**Exercise 1:**
Answer these questions about the passage on predicting axillary non-SLN metastases:
(a) What AUC did Degnim et al. report for the MSKCC nomogram?
(b) What predictive value did Klar et al. report for it?
(c) Which two features did the authors' study find not correlated with non-SLN metastases?
**Exercise 2:**
Proceed with the passage on predicting axillary non-SLN metastases, starting right after its final sentence.

**Passage for review:**
────────

MSKCC nomogram based on eight pathological features, including number of tumor lesions, tumor size, tumor grade, number of positive SLN, number of negative SLN, detection methods of SLN, lymphovascular invasion and the status of ER, has been the most widely used model for predicting axillary non-SLN metastases [7]. However, its predictive value varies greatly among different populations. Degnim et al. reported that MSKCC nomogram possessed a strong discrimination ability with an AUC of 0.86 [8], but Klar et al. reported that its predictive value was only 0.58 [9]. The significant differences among different populations may be related to detection methods of SLN and evaluation criteria of pathological features.

The results of our study supported the conclusion that number of tumor lesions, tumor grade, lymphovascular invasion, number of positive SLN and number of negative SLN acted as an independent risk factor of axillary non-SLN metastases. Previous studies have reported that number of tumor lesions was significant associated with axillary non-SLN metastases, but not with SLN positive rate [16-18]. A possible explanation is that lymph containing tumor cells drained from multiple sites to the ipsilateral axillary, leading to a higher false negative rate of SLNB in the multifocal group than the unifocal group. Tumor with high grade [19, 20] and lymphovascular invasion [21, 22] has long been considered to be associated with non-SLN metastases due to its high aggressiveness. Number of positive SLN, number of negative SLN and the ratio of negative SLN to positive SLN has also been reported to be an independent predictor of axillary non-SLN metastases [7, 23]. However, tumor size and the status of ER was not found to be correlated with non-SLN metastases in our study. Chen et al. [24] and Abdessalam et al. [25] also reported that there is no significant correlation between tumor size and non-SLN metastases. Although several studies have reported the risk of axillary non-SLN metastases is higher in breast cancer patients with ER positive [26, 27], an increasing number of evidences suggested that there was no significant difference between them [28-30]. A possible reason is that included patients and evaluation methods of ER positivity are different among different institutions.

────────

**Data extract:**
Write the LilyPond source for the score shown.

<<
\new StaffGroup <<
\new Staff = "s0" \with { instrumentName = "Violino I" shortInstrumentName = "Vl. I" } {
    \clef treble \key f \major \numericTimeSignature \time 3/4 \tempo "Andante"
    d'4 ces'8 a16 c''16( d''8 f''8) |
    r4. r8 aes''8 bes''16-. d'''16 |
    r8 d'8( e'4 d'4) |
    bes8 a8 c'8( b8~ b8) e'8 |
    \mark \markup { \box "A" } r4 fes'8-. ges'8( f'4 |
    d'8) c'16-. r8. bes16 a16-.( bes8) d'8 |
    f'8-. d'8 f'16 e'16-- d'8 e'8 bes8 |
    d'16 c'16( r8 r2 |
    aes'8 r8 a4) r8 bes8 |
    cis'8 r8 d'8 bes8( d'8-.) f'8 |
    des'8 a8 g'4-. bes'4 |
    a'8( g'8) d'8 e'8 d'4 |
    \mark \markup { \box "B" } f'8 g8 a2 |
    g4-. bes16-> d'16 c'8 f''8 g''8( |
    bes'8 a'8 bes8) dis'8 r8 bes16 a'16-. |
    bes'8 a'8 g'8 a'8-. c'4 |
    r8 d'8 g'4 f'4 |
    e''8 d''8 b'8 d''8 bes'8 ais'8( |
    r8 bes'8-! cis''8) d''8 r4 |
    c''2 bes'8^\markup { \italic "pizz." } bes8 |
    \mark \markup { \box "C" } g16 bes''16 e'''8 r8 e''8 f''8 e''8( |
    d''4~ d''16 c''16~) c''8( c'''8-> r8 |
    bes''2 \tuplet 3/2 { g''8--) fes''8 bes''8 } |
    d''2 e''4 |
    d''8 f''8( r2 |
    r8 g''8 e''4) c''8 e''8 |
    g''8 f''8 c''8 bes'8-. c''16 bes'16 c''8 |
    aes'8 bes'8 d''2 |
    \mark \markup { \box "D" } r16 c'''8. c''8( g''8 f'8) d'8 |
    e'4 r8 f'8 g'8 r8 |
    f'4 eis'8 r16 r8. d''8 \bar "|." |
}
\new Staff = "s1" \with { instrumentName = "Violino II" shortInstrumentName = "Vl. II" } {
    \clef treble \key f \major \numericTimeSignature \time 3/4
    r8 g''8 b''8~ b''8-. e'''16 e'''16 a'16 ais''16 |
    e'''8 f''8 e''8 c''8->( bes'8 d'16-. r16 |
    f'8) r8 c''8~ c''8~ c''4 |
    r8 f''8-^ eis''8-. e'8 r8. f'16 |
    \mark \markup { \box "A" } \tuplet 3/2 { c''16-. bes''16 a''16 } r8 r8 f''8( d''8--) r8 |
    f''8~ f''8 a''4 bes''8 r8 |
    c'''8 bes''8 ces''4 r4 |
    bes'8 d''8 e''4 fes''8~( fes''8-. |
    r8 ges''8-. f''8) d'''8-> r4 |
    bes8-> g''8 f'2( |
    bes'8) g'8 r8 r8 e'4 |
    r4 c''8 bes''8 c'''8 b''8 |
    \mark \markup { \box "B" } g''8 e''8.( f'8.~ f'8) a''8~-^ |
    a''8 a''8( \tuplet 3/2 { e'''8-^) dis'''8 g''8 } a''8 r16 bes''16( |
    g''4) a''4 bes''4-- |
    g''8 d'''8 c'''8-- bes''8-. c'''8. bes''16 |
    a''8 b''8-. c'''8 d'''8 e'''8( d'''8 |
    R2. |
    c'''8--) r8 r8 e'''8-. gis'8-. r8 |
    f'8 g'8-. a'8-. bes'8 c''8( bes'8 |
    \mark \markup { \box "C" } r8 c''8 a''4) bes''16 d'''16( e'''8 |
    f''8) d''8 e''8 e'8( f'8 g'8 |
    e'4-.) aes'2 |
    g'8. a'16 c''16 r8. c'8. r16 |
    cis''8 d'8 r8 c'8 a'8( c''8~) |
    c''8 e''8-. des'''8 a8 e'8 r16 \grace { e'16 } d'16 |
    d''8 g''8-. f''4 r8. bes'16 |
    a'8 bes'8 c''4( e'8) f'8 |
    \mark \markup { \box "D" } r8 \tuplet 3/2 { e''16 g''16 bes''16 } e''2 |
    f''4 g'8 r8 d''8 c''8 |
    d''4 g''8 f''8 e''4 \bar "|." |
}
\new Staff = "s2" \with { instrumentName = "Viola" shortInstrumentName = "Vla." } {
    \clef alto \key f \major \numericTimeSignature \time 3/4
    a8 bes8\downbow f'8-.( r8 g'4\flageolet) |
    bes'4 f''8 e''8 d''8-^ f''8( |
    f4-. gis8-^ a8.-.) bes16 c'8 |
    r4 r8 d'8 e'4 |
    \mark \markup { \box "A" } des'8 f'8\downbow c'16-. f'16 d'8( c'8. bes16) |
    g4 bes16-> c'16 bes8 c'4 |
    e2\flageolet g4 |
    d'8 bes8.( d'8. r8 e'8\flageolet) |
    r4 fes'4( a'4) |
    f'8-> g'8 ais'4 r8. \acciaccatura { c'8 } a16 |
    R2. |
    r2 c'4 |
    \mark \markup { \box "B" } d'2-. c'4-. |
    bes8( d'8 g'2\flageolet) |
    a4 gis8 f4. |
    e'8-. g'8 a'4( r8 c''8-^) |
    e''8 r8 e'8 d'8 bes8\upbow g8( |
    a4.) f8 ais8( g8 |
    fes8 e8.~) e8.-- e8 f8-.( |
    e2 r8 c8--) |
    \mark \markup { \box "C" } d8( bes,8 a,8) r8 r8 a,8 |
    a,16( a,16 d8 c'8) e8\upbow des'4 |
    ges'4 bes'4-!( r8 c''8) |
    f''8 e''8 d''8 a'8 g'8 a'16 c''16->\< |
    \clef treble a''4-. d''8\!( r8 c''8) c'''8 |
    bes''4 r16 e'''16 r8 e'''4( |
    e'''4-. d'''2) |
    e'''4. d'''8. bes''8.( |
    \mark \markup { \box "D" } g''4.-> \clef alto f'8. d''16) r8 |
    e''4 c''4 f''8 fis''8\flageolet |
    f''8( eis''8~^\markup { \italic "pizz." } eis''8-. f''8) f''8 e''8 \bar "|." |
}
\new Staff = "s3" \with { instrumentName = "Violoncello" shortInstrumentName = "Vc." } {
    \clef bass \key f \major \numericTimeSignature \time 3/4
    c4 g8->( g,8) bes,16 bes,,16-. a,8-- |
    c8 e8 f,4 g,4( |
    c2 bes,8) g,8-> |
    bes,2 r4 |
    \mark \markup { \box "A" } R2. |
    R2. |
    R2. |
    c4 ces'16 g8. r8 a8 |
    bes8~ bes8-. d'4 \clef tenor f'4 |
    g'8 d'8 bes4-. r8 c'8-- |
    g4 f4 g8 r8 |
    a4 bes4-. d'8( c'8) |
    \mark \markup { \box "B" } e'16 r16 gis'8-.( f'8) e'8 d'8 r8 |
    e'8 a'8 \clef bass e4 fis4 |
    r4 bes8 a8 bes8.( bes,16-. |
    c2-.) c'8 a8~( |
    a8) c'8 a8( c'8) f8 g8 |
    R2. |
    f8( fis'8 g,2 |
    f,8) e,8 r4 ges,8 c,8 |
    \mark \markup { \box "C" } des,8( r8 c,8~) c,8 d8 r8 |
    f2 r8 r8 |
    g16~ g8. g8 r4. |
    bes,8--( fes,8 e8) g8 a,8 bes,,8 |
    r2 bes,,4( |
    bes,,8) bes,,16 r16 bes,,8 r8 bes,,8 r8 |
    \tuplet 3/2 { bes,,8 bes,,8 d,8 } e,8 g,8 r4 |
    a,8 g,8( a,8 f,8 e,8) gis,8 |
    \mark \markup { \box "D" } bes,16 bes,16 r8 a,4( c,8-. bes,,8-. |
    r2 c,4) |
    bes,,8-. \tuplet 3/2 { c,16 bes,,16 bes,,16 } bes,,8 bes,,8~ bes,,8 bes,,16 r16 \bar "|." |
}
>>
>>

────────

**Output 1:**
(a) 0.86
(b) 0.58
(c) Tumor size and the status of ER

**Output 2:**
Although previous studies have demonstrated that preoperative STMs are important prognostic factors of breast cancer patients, the predictive value of STMs in combination with pathological features for axillary non-SLN metastases in patients with 1–2 positive SLN macro-metastases remains unknown [11, 12]. Li et al. reported preoperative serum CEA levels could be an independent prognostic factors for overall survival, and the nomograms including it would provide more personal forecasts information to optimize treatment for young breast cancer patients better [11]. Wang et al. reported that elevated serum CEA and CA 15–3 are significantly associated with bone metastases of breast cancer [31]. In line with these findings, the results of our study showed that breast cancer patients with positive axillary non-SLN are prone to have elevated serum CEA and CA 15–3. In addition, the performance of pathology-based model was significantly improved after the addition of CEA and CA 15–3.

Conclusions

To the best of our knowledge, there are few studies that have assessed the validity of MSKCC breast nomogram in Chinese breast cancer patients. This research, therefore, overcomes this limitation to some extent. In addition, our study is the first to investigate the predictive value of STMs for axillary non-SLN metastasis. However, this study also has a few limitations. First, this study also has the inherent defects of retrospective and cross-sectional studies, such as patient inclusion and sample selection biases. Moreover, some features, such as imaging examination and some other detailed laboratory examination, were not well documented in our breast cancer database, which led to the exclusion of some potential predictors to ensure data authenticity and integrity.